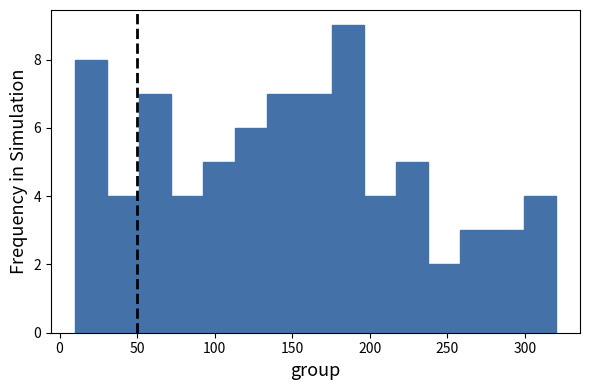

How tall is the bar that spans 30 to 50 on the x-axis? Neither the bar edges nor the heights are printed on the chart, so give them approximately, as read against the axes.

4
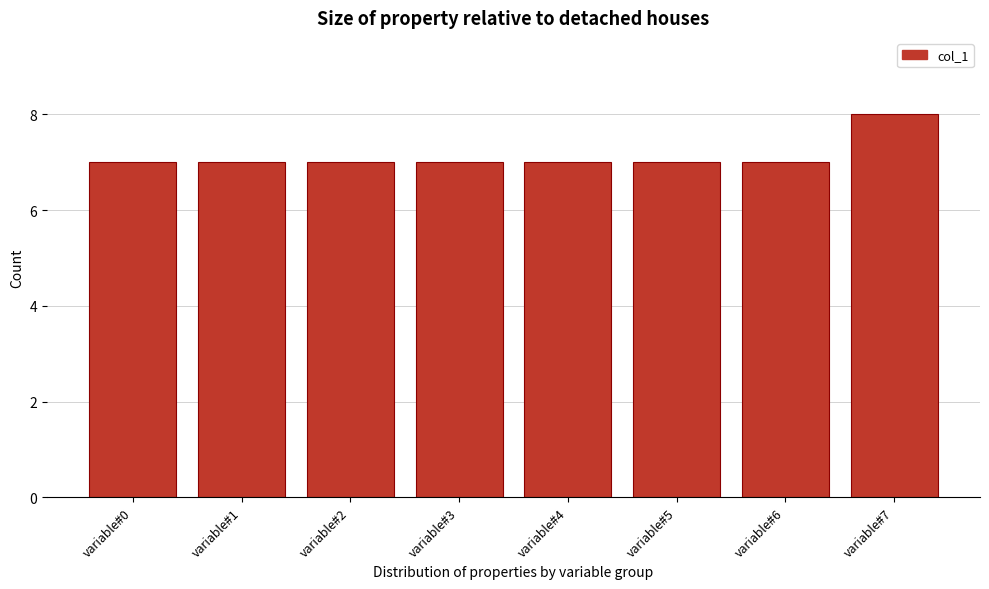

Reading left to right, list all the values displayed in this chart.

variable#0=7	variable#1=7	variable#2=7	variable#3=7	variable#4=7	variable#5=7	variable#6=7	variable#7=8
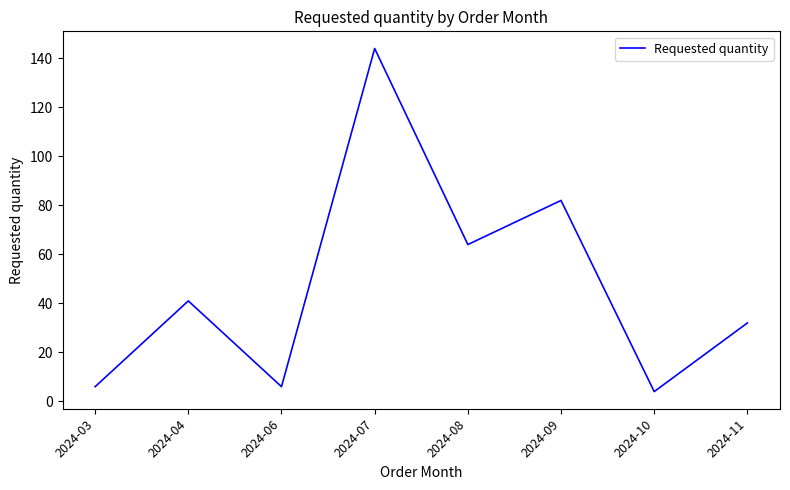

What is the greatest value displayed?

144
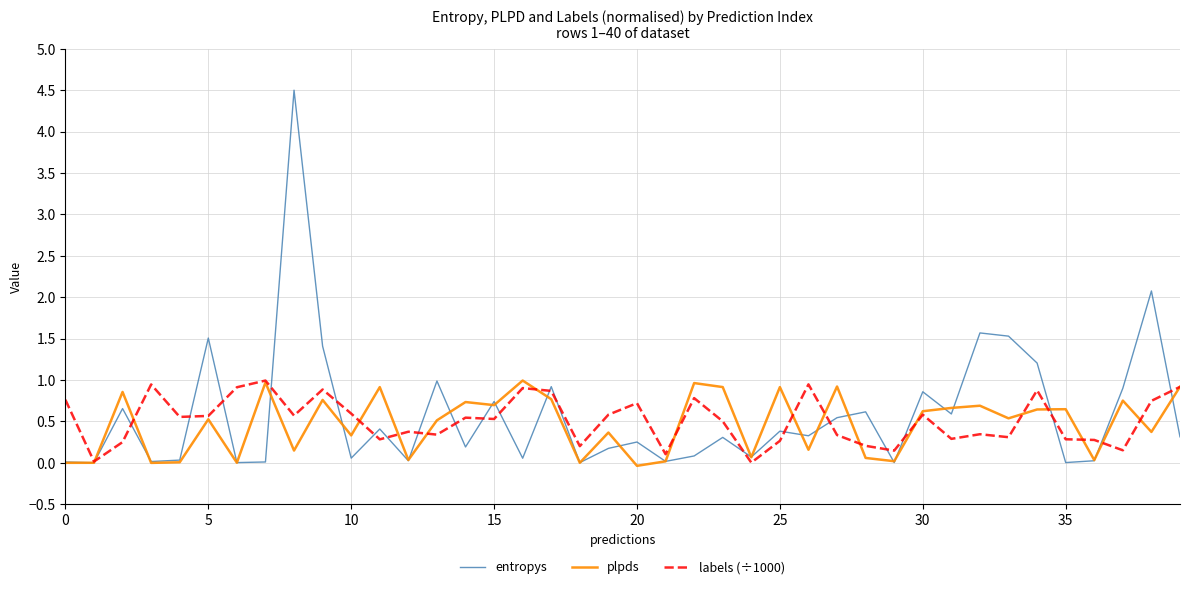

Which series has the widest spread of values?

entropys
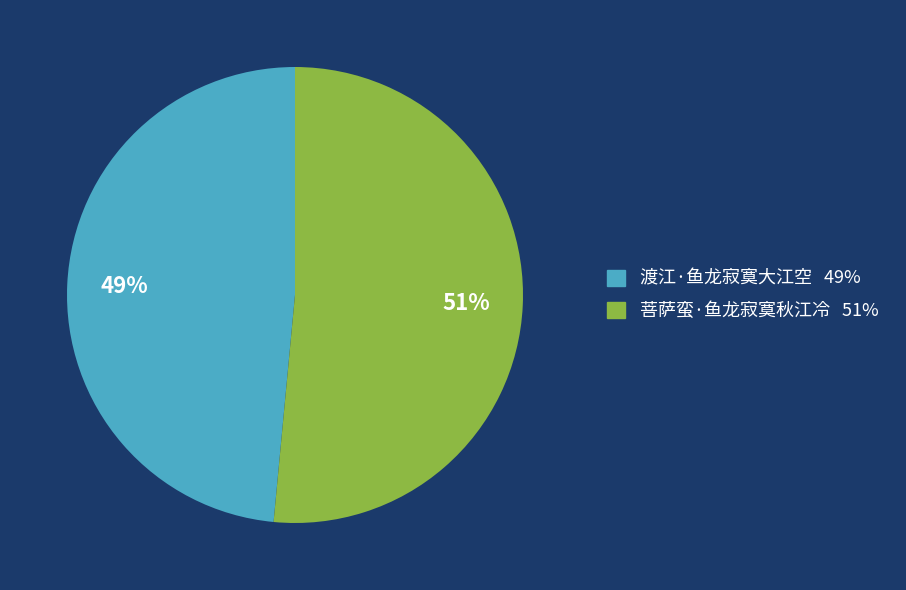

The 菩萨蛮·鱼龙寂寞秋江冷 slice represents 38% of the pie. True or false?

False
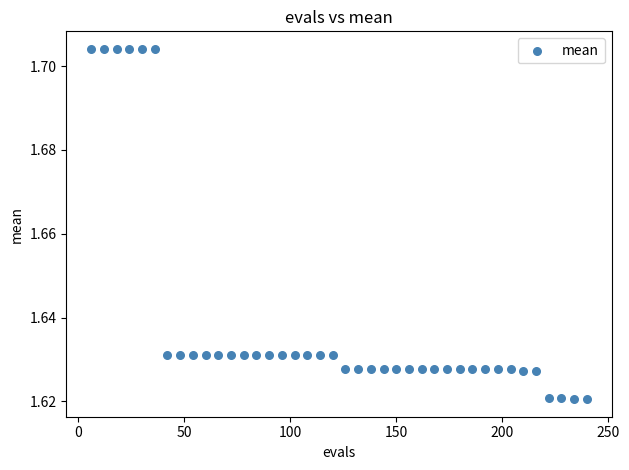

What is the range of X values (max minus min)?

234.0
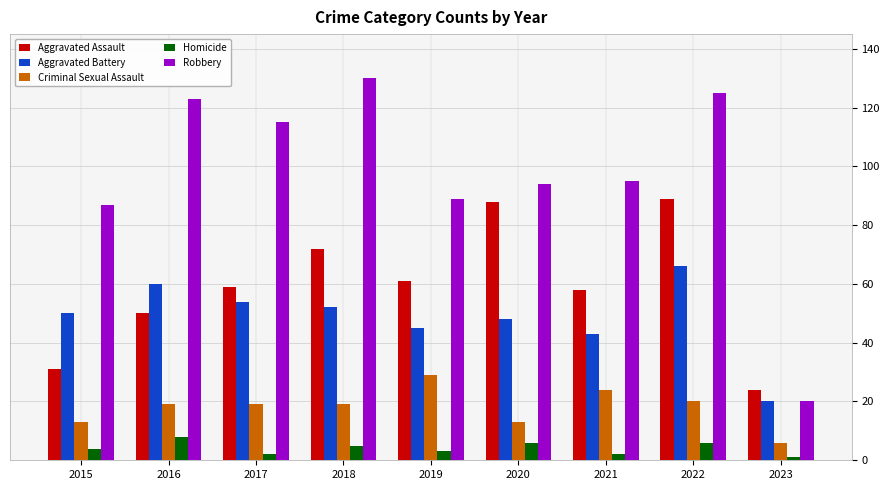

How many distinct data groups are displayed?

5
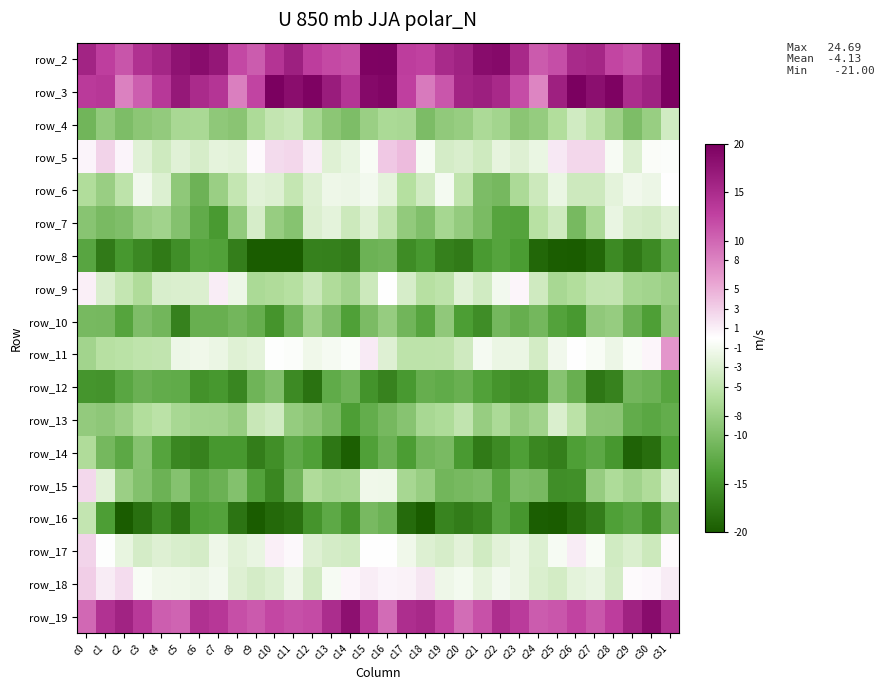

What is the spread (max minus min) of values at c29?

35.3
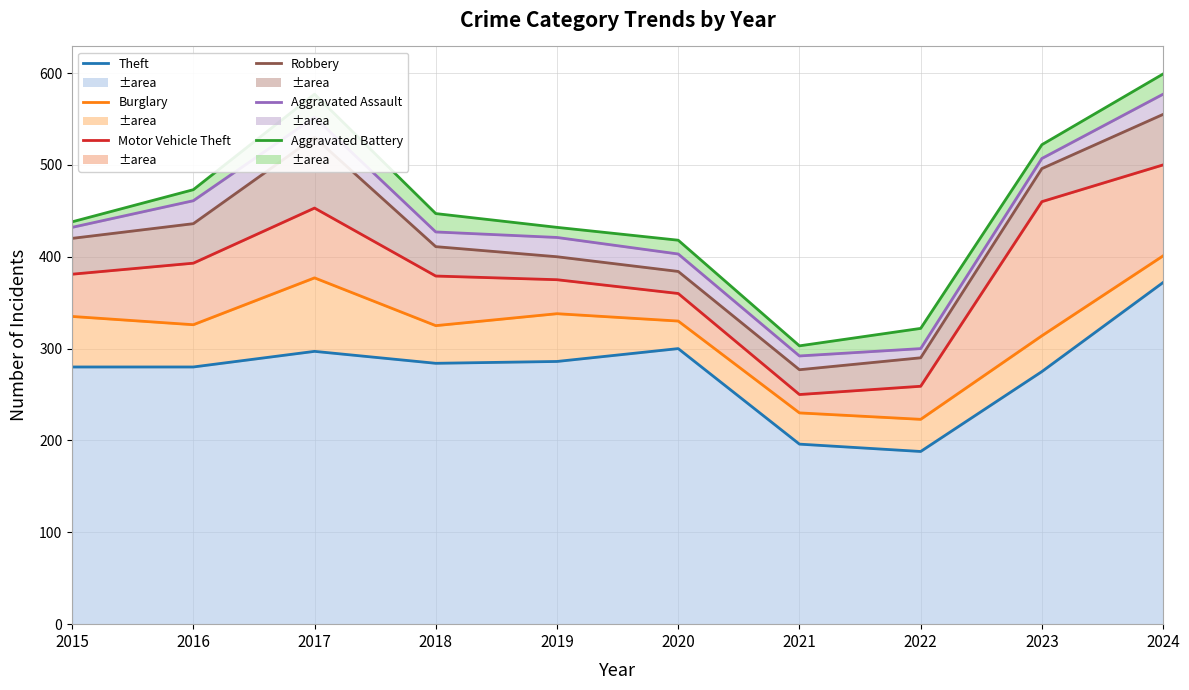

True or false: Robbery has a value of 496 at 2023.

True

____________________

# [PROBLEM DESCRIPTION]
Could you lay out all the data above as a JSON list of strings, one string per line, with blank lines skipped and the pictures left out?

# [ANSWER]
[
  "How tall is the bar that spans 30 to 50 on the x-axis? Neither the bar edges nor the heights are printed on the chart, so give them approximately, as read against the axes.",
  "4",
  "Reading left to right, list all the values displayed in this chart.",
  "variable#0=7\tvariable#1=7\tvariable#2=7\tvariable#3=7\tvariable#4=7\tvariable#5=7\tvariable#6=7\tvariable#7=8",
  "What is the greatest value displayed?",
  "144",
  "Which series has the widest spread of values?",
  "entropys",
  "The 菩萨蛮·鱼龙寂寞秋江冷 slice represents 38% of the pie. True or false?",
  "False",
  "What is the range of X values (max minus min)?",
  "234.0",
  "How many distinct data groups are displayed?",
  "5",
  "What is the spread (max minus min) of values at c29?",
  "35.3",
  "True or false: Robbery has a value of 496 at 2023.",
  "True"
]